Passage:
···
South China Morning Post

Chinese AI tutor apps capture US market

- Coco Feng coco.feng@scmp.com

Chinese-developed study apps powered by artificial intelligen­ce (AI), including one from social media giant ByteDance, are gaining momentum in the United States, where the TikTok owner continues to face political headwinds.

Gauth, marketed as an “AI homework helper” by ByteDance subsidiary GauthTech, was the second-most downloaded education app for Apple iOS devices in the US as of yesterday, behind language-learning platform Duolingo, according to the latest survey by consumer data research firm Data.ai.

Question.AI, which also touts itself as an AI homework helper, ranked third in the survey. This app is backed by Zuoyebang, a Beijing-based online education services start-up.

The overseas success of these education apps shows how some Chinese education technology enterprise­s have managed to survive Beijing’s crackdown on the sector.

In July 2021, the General Office of the Communist Party and the State Council banned private tutoring firms from making a profit via off-campus courses covering school curricula.

The crackdown prompted ByteDance to sack thousands of employees at its education unit, which founder Zhang Yiming once envisioned as a strategic growth driver. Still, the firm has kept the unit as one of its six major business groups.
···
Stored data entries
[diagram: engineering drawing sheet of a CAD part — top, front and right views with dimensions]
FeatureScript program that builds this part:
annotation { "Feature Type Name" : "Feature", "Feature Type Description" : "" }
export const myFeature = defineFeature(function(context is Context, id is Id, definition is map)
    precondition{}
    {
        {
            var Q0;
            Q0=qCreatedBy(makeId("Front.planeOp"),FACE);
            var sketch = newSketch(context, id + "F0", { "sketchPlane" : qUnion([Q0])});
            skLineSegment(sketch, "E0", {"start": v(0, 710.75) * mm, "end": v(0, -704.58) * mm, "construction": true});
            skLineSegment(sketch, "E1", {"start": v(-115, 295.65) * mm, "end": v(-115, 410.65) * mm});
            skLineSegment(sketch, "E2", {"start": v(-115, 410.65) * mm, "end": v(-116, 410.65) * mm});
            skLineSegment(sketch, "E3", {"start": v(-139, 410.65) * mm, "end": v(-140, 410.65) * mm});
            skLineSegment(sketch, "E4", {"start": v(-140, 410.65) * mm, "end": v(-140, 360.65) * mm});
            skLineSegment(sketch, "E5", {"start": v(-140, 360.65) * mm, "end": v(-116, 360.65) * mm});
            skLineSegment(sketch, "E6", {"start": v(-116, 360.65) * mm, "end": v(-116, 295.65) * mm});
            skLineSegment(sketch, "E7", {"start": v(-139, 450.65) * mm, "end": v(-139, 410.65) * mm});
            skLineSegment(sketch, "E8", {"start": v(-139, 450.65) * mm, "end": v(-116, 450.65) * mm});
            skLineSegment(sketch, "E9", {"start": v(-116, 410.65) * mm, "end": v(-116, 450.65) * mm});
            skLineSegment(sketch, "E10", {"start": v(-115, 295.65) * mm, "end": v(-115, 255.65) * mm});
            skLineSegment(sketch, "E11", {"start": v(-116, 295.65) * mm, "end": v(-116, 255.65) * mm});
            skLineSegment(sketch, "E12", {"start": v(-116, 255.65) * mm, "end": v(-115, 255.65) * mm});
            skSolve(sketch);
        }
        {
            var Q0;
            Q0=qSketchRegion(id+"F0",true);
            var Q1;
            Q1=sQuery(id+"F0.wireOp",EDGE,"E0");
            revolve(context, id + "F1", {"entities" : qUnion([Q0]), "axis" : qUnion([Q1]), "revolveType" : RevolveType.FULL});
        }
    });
···
List of tasks:
• A. Rewrite the stretch of the article on Chinese AI tutor apps from "Chinese-developed study apps" through "on the sector.", renaming "homework helper" as "study assistant".
• B. According to the article on Chinese AI tutor apps, which app ranked ahead of Gauth as the most downloaded education app for Apple iOS devices in the US?
None of the data has any connection to the article on Chinese AI tutor apps.

Answers by item:
• A.
Chinese-developed study apps powered by artificial intelligen­ce (AI), including one from social media giant ByteDance, are gaining momentum in the United States, where the TikTok owner continues to face political headwinds.

Gauth, marketed as an “AI study assistant” by ByteDance subsidiary GauthTech, was the second-most downloaded education app for Apple iOS devices in the US as of yesterday, behind language-learning platform Duolingo, according to the latest survey by consumer data research firm Data.ai.

Question.AI, which also touts itself as an AI study assistant, ranked third in the survey. This app is backed by Zuoyebang, a Beijing-based online education services start-up.

The overseas success of these education apps shows how some Chinese education technology enterprise­s have managed to survive Beijing’s crackdown on the sector.

• B. Duolingo